Don't use gradient text or gradient buttons. Many email clients (including Gmail and Apple Mail) strip CSS that email providers can't render safely. A gradient button that looks beautiful in your preview might render as invisible text in someone's inbox. Use solid background colors, plain system fonts, and enough contrast that the email is readable in dark mode too. The rule of thumb: if it looks too good, it probably doesn't work in Outlook.
Don't use images as the entire email. A signup confirmation that's one big image looks nice in a browser and renders as a blank rectangle in some email clients. Keep the core content in HTML text. Images are decoration; words carry the information.
Write a useful subject line. "Welcome!" gets ignored. "Your account is ready, here's what to do next" tells someone why to open it.
Include a plain-text unsubscribe path, even for automated email. Gmail and others will add one automatically for bulk senders, but doing it yourself gives you control over where it goes and how it's worded. For strictly triggered messages (receipts, password resets), this is less critical, but a contact address at the bottom of every email is good practice regardless.
None of this is technically hard. It's the kind of thing that takes five minutes to get right in the spec and half a day to debug in production.

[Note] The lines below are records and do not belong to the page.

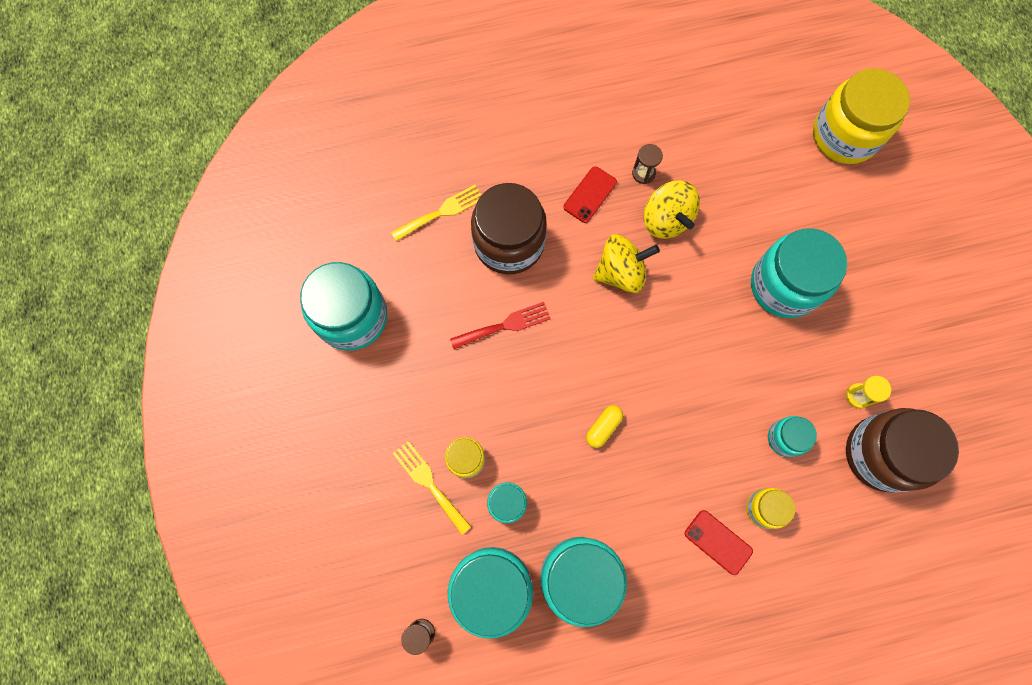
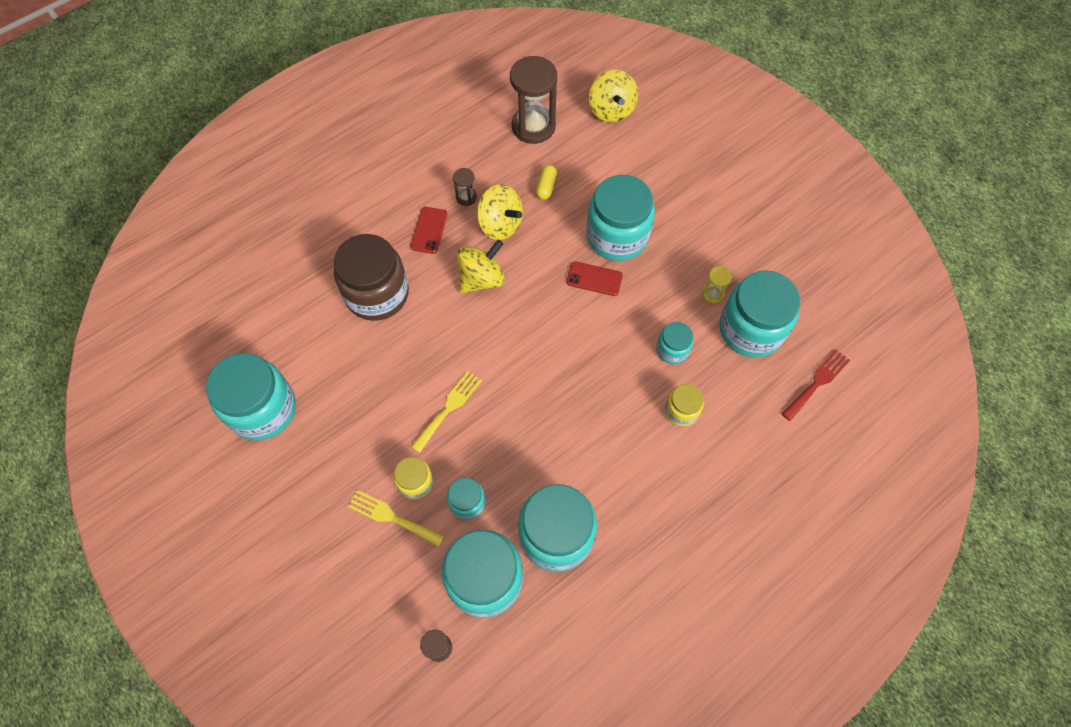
camera: 25 degrees left, 10 degrees down
yellow fork [391,185,482,241] -> yellow fork moved to [411,371,482,453]
red fork [450,302,551,349] -> red fork moved to [781,349,850,421]
yellow capsule [586,405,623,448] -> yellow capsule moved to [536,165,557,200]
red phone [685,510,753,575] -> red phone moved to [567,262,623,296]
yellow jar [813,68,910,164] -> yellow spinning top [589,70,638,123]
brown jar [846,408,959,492] -> turquoise jar [719,270,800,358]
none -> brown hourglass [510,56,557,144]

Get email right before your first user signs up
Transactional email indie SaaS builders need isn't a hard problem. It's a skipped-on-purpose problem. The AI won't remind you about it because you didn't mention it. The email provider won't yell at you until you've already shipped. And users won't tell you the verification link never came; they'll just close the tab.
The billing post in this series covers the same pattern applied to Stripe integrations: the code is mostly fine, the spec is missing. Email is identical. When you're ready to make sure nothing else in your launch setup falls through the gaps, the vibe-coded app launch checklist covers what to verify before you hit publish.
Pick a provider, add six lines to your spec, and make sure someone on your launch day actually gets a welcome email. Everything else is details.